Q: Should I run online-mode false on the Paper backend? Only if you run a proxy network with proper auth handling on the proxy. For a single-server SMP, online-mode true plus Floodgate is correct: Java players go through Mojang, Bedrock players go through Floodgate.

Q: My anti-cheat sees Bedrock players moving weird, what now? Bedrock physics differ from Java in subtle ways and Geyser does its best to translate. Most anti-cheats now have a "Floodgate-aware" mode that loosens checks for Floodgate UUIDs. Vulcan, Matrix and Grim all support it. Enable that mode rather than disabling checks globally.

Q: Is the linking command safe? Could a malicious player steal my Java account? Linking is a two-sided handshake. The code generated on one side has to be entered on the other side from the same player session. There is no way to link a Java account from outside it. Codes expire on a short timer.

Q: Where do I get help if Floodgate misbehaves? GeyserMC Discord and the issue tracker at github.com/GeyserMC/Floodgate. Always include /geyser dump output. Maintainers triage that channel daily.

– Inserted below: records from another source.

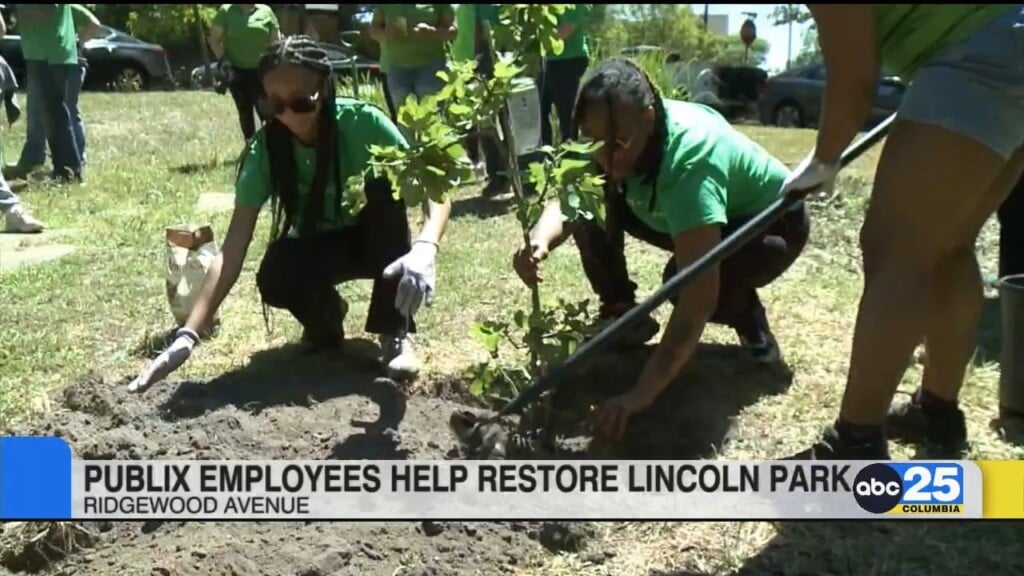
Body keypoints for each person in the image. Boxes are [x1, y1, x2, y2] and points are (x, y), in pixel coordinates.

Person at [128, 36, 453, 393]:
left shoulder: (364, 125)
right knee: (276, 274)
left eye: (300, 103)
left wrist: (426, 246)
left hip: (376, 242)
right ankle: (325, 321)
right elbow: (233, 249)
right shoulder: (264, 151)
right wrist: (188, 334)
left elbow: (435, 189)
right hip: (319, 245)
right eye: (274, 105)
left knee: (384, 195)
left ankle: (394, 333)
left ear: (324, 88)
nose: (287, 117)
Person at [512, 58, 811, 441]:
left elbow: (696, 304)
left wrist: (638, 396)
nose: (606, 157)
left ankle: (752, 326)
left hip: (767, 226)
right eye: (593, 142)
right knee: (592, 205)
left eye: (618, 145)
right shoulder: (613, 132)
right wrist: (540, 239)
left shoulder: (690, 161)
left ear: (649, 118)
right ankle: (623, 312)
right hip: (688, 214)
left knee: (682, 283)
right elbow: (574, 196)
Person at [786, 5, 1024, 459]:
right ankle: (936, 411)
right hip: (1008, 41)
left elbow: (855, 82)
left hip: (983, 55)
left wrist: (824, 158)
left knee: (896, 248)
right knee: (948, 242)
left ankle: (854, 446)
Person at [13, 3, 99, 178]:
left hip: (49, 54)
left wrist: (19, 15)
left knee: (56, 114)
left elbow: (47, 12)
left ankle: (69, 171)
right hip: (43, 54)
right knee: (49, 113)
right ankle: (58, 166)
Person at [368, 4, 455, 130]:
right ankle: (409, 149)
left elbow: (453, 32)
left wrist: (432, 32)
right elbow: (373, 30)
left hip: (431, 67)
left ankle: (433, 148)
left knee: (431, 118)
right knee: (403, 120)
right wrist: (388, 34)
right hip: (395, 67)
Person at [451, 3, 507, 196]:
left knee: (500, 122)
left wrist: (477, 62)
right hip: (472, 63)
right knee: (485, 123)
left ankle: (508, 174)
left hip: (492, 60)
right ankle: (497, 176)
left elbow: (482, 32)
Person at [209, 4, 282, 141]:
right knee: (245, 112)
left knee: (267, 112)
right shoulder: (226, 11)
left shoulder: (266, 11)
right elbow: (214, 41)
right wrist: (224, 61)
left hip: (262, 73)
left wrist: (275, 64)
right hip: (237, 72)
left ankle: (272, 146)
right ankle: (250, 147)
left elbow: (276, 42)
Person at [539, 4, 591, 146]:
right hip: (543, 61)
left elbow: (565, 31)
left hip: (569, 61)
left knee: (567, 116)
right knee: (539, 115)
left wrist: (534, 43)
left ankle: (570, 158)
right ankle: (544, 158)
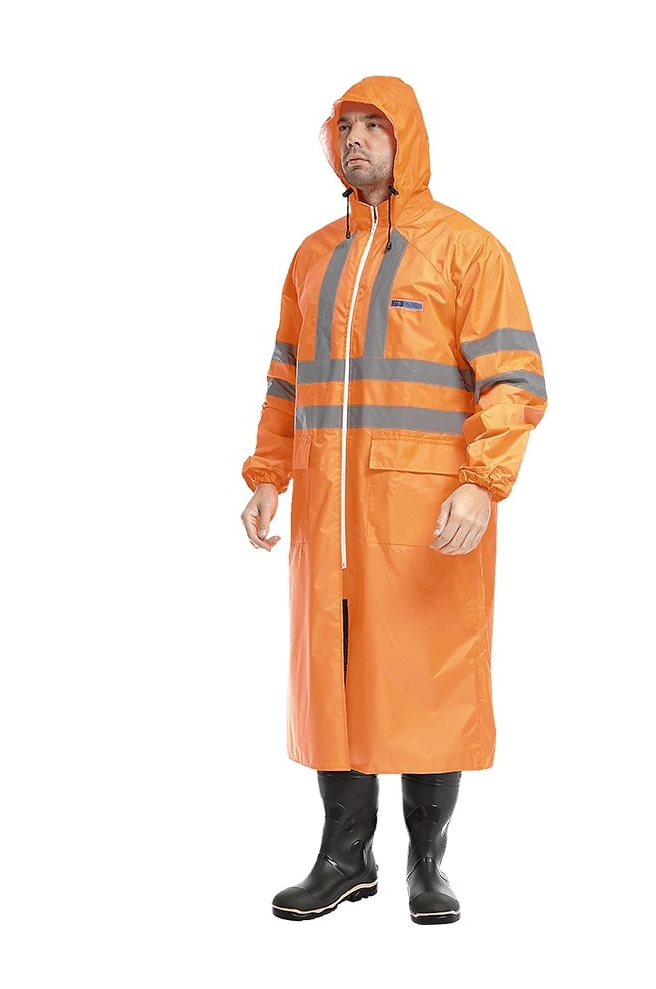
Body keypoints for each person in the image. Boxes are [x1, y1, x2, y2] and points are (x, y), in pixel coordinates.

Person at [240, 76, 547, 925]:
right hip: (326, 519)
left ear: (406, 137)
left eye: (374, 126)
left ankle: (426, 864)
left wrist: (483, 485)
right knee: (334, 677)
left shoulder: (467, 250)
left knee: (425, 676)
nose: (356, 140)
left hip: (427, 515)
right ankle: (345, 858)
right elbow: (285, 379)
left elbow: (515, 382)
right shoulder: (313, 257)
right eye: (345, 126)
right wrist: (267, 475)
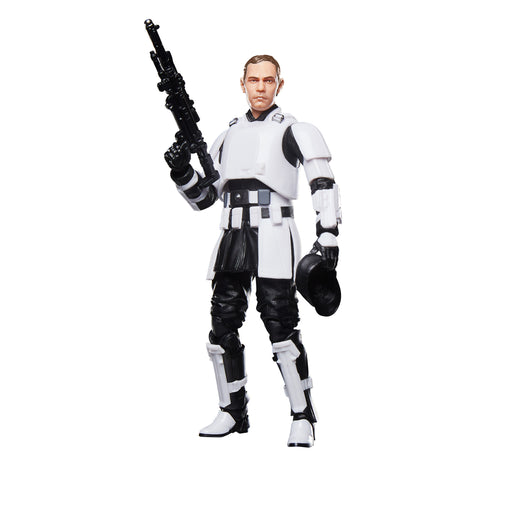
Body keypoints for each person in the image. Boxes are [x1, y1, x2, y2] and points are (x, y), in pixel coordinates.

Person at [164, 55, 341, 447]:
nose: (260, 87)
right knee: (221, 324)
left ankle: (302, 415)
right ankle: (232, 411)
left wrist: (328, 234)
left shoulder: (293, 130)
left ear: (279, 84)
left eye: (268, 80)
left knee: (281, 325)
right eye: (254, 80)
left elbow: (323, 181)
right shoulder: (228, 135)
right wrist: (182, 172)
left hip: (275, 231)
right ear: (242, 83)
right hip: (233, 234)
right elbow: (204, 198)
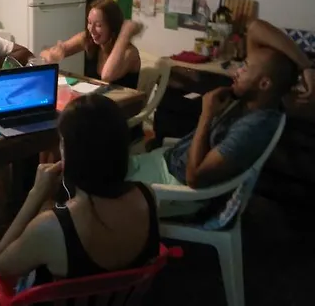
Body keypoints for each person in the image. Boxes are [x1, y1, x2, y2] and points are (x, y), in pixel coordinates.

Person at [127, 19, 314, 218]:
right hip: (165, 162)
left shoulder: (254, 127)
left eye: (245, 67)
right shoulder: (252, 100)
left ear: (264, 83)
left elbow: (194, 178)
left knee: (104, 191)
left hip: (173, 187)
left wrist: (206, 115)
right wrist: (307, 67)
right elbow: (255, 27)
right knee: (104, 164)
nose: (236, 71)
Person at [0, 94, 160, 284]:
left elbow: (0, 264)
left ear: (68, 151)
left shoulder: (52, 226)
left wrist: (36, 194)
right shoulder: (148, 196)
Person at [40, 0, 142, 89]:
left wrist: (125, 34)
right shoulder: (87, 38)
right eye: (89, 22)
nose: (91, 30)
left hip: (122, 103)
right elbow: (47, 53)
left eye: (98, 25)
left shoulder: (130, 52)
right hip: (95, 100)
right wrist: (53, 54)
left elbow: (106, 76)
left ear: (112, 27)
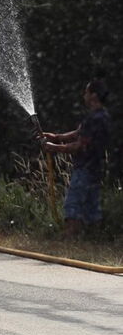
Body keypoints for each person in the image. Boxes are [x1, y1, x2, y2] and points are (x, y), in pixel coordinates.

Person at [40, 78, 112, 237]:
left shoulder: (95, 119)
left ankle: (69, 240)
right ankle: (95, 240)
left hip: (85, 168)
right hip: (95, 169)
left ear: (93, 95)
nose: (84, 95)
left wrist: (54, 148)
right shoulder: (101, 116)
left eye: (86, 92)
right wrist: (55, 137)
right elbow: (77, 133)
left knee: (73, 205)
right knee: (92, 208)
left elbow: (79, 145)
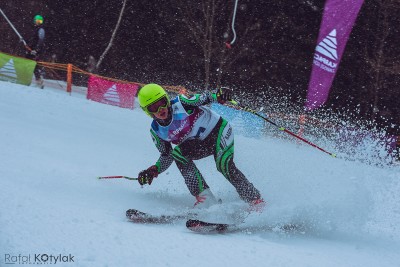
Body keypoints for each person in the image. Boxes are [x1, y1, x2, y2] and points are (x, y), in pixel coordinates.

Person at [137, 83, 265, 211]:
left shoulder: (181, 103)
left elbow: (204, 98)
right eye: (153, 107)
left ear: (167, 99)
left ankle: (255, 200)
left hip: (218, 131)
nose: (161, 109)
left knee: (223, 165)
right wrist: (154, 170)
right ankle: (206, 199)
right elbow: (167, 155)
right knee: (178, 154)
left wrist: (219, 95)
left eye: (162, 102)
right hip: (199, 145)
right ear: (147, 111)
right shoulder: (157, 131)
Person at [25, 14, 45, 89]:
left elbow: (41, 41)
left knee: (33, 65)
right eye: (37, 21)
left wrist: (36, 50)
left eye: (40, 21)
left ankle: (39, 81)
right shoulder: (34, 29)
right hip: (31, 50)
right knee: (29, 64)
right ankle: (32, 79)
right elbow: (32, 40)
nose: (38, 22)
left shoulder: (41, 29)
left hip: (35, 51)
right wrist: (27, 44)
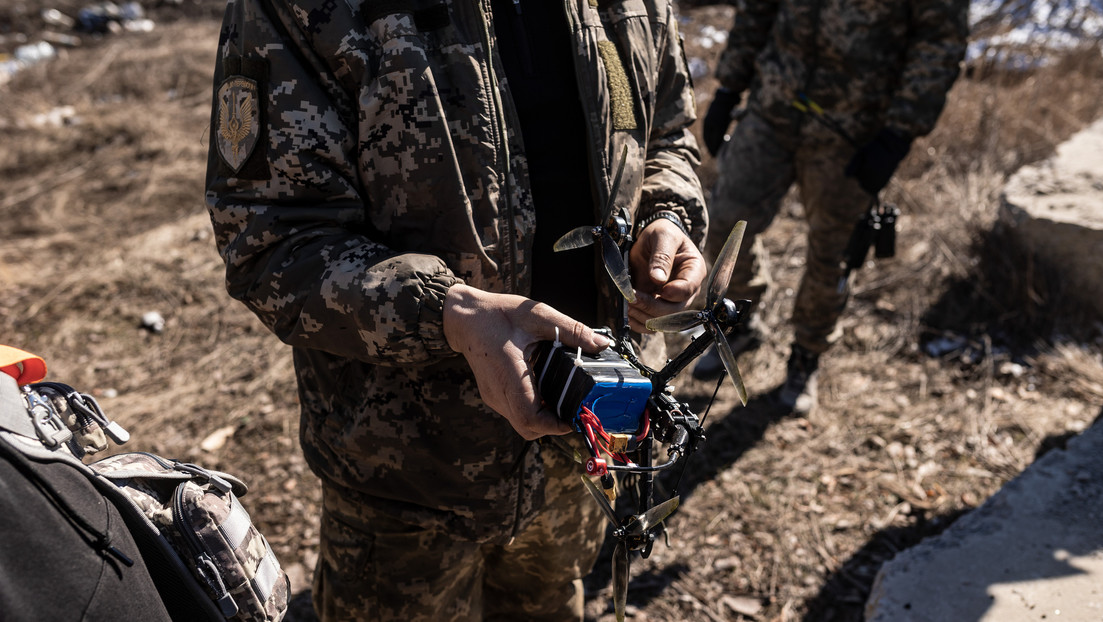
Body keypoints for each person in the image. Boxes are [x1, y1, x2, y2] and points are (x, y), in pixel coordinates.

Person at [204, 0, 708, 620]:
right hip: (407, 475)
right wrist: (448, 312)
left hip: (587, 439)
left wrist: (666, 215)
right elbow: (272, 239)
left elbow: (665, 134)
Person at [692, 0, 969, 414]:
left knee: (832, 254)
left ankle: (807, 354)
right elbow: (757, 10)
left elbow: (940, 42)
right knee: (726, 220)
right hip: (772, 110)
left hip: (853, 129)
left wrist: (898, 135)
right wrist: (729, 86)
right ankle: (742, 316)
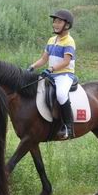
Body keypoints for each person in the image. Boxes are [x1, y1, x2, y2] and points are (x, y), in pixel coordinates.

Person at [28, 9, 77, 140]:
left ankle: (68, 126)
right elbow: (44, 59)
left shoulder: (69, 41)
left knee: (61, 95)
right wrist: (32, 66)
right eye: (54, 21)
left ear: (67, 25)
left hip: (64, 75)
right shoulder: (51, 40)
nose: (55, 24)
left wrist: (51, 69)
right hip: (51, 75)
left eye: (59, 22)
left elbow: (66, 62)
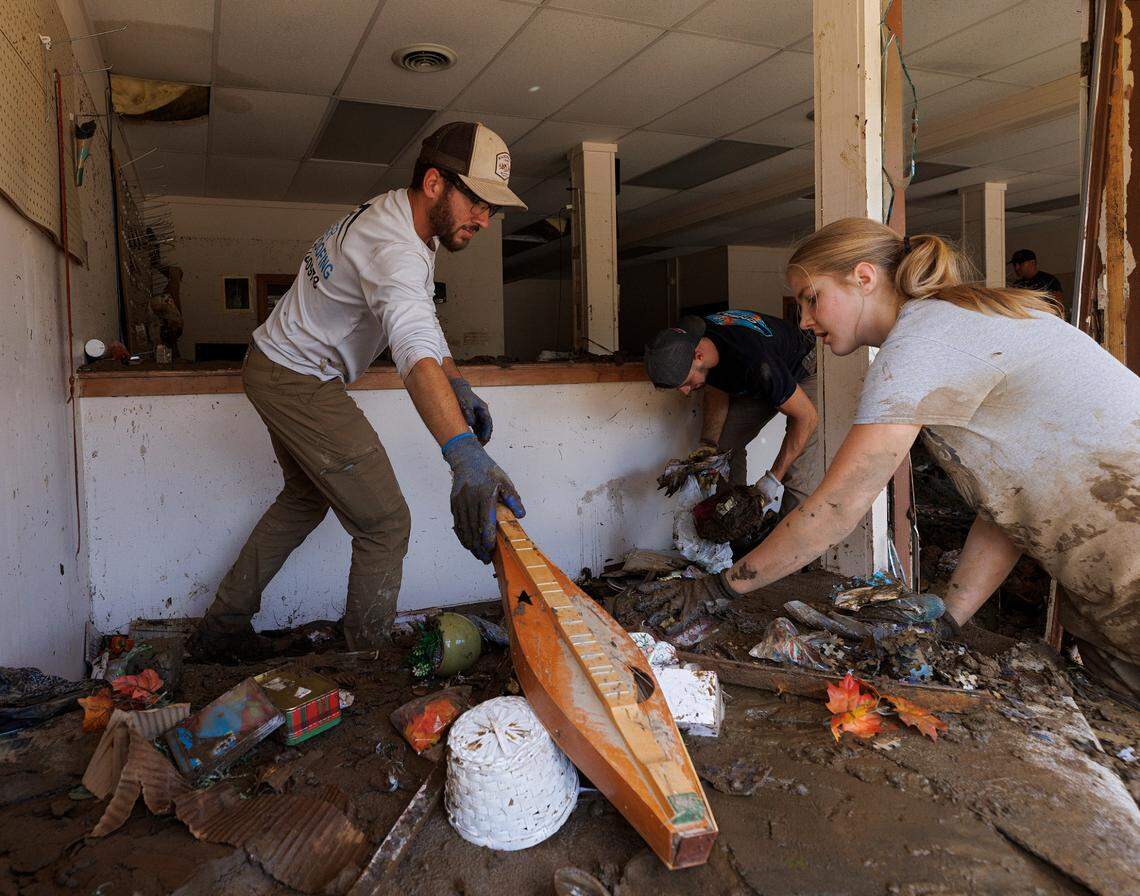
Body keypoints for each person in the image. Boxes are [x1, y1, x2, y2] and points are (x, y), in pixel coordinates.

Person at [642, 218, 1140, 699]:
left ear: (863, 277)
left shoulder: (920, 344)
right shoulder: (956, 322)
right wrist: (948, 619)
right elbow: (1008, 505)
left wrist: (717, 591)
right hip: (1106, 574)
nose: (805, 321)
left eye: (812, 299)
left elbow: (838, 507)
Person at [190, 121, 528, 657]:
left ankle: (221, 629)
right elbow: (413, 351)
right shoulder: (394, 247)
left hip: (276, 366)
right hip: (296, 379)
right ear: (436, 183)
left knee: (303, 500)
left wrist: (457, 379)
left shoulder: (403, 215)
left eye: (493, 207)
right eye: (478, 201)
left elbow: (422, 320)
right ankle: (364, 661)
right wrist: (462, 452)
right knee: (385, 523)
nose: (485, 219)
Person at [644, 310, 820, 516]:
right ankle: (735, 524)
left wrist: (772, 480)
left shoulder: (754, 360)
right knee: (723, 453)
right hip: (763, 373)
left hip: (802, 364)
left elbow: (807, 417)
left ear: (699, 356)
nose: (684, 391)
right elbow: (717, 387)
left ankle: (794, 542)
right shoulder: (698, 340)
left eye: (686, 382)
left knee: (798, 471)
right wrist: (708, 446)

A crossplay server with Floodgate is a small upgrade in plugin complexity and a large upgrade in audience. The plugin is mature, the company behind Minecraft signs off on it, and the only caveat for operators is keeping key.pem safe and the Geyser version current. Spin it up, tell your phone-bound friends the address, and watch the player list fill with names that start with a dot.